Task requirements -
Reproduce word for word the portion of the passage on the Moray Coast Railway between "Former railway line" and "closure in 1968.", inclusive.

Former railway line in Scotland

The Moray Coast Railway was a heavy rail route in Morayshire, Scotland. It was opened in three phases by the Great North of Scotland Railway (GNoSR) between 1884 and 1886. The line ran from the Banff, Portsoy and Strathisla Railway in Portsoy to the Morayshire Railway in Elgin. Trains were operated by the Great North of Scotland Railway until 1923, when the route was taken over by the London and North Eastern Railway (LNER). The LNER operated the route from 1923 until 1948 when Britain's railways were nationalised to form British Railways, who operated the route until its closure in 1968.

==Opening==

The Great North of Scotland Railway put a bill to Parliament in 1881 to extend its Grange to Portsoy line along the Moray coast as far as Buckie. In 1882 the GNoSR applied for permission to build a 25+1/4 mi line from Portsoy to Elgin via Buckie; this was approved as the Great North of Scotland (Buckie Extension) Railway Act 1882 (45 & 46 Vict. c. cxxvi). The first 4+1/2 mi section was opened between Portsoy and Tochieneal in 1884 with one intermediate station at Glassaugh. The following year the section between Garmouth and the Morayshire Railway in Elgin was opened, with intermediate stations at Urquhart and Calcots. Finally in 1886, the line was completed between Garmouth and Tochieneal, with intermediate stations at Spey Bay, Portgordon, Buckpool, Buckie, Portessie, Findochty, Portknockie and Cullen. The Countess of Seafield did not allow a direct route to be built through Cullen House grounds so three large viaducts were built over the town.

==Operation==
The line mainly served the farming and fishing communities along the Moray coast, but also carried whisky traffic. When the London and North Eastern Railway took over the route in 1923 a Sunday service was introduced, at the time a rarity in Northern Scotland. When British Railways took over operations in 1948, a through coach between Glasgow Buchanan Street and Elgin was introduced on summer Saturdays. This lasted until 1962. Full passenger and freight service continued along the route until 1964, when freight services between Buckie and Elgin were withdrawn. The line was highlighted for closure in the 1963 Reshaping of British Railways and the line closed to all traffic in 1968.

Data extracts -
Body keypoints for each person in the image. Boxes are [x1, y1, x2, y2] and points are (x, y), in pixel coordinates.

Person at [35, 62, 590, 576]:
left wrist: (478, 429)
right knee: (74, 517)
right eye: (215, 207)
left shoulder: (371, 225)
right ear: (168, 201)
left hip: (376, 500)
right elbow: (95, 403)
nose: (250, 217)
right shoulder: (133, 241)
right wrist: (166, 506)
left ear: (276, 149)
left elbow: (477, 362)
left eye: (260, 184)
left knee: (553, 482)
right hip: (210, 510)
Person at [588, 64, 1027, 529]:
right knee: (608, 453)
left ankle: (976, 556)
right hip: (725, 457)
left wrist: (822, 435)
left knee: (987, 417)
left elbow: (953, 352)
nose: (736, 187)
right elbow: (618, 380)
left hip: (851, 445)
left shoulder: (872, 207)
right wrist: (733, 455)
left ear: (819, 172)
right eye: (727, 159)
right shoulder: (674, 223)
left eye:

Exercise answer -
Former railway line in Scotland

The Moray Coast Railway was a heavy rail route in Morayshire, Scotland. It was opened in three phases by the Great North of Scotland Railway (GNoSR) between 1884 and 1886. The line ran from the Banff, Portsoy and Strathisla Railway in Portsoy to the Morayshire Railway in Elgin. Trains were operated by the Great North of Scotland Railway until 1923, when the route was taken over by the London and North Eastern Railway (LNER). The LNER operated the route from 1923 until 1948 when Britain's railways were nationalised to form British Railways, who operated the route until its closure in 1968.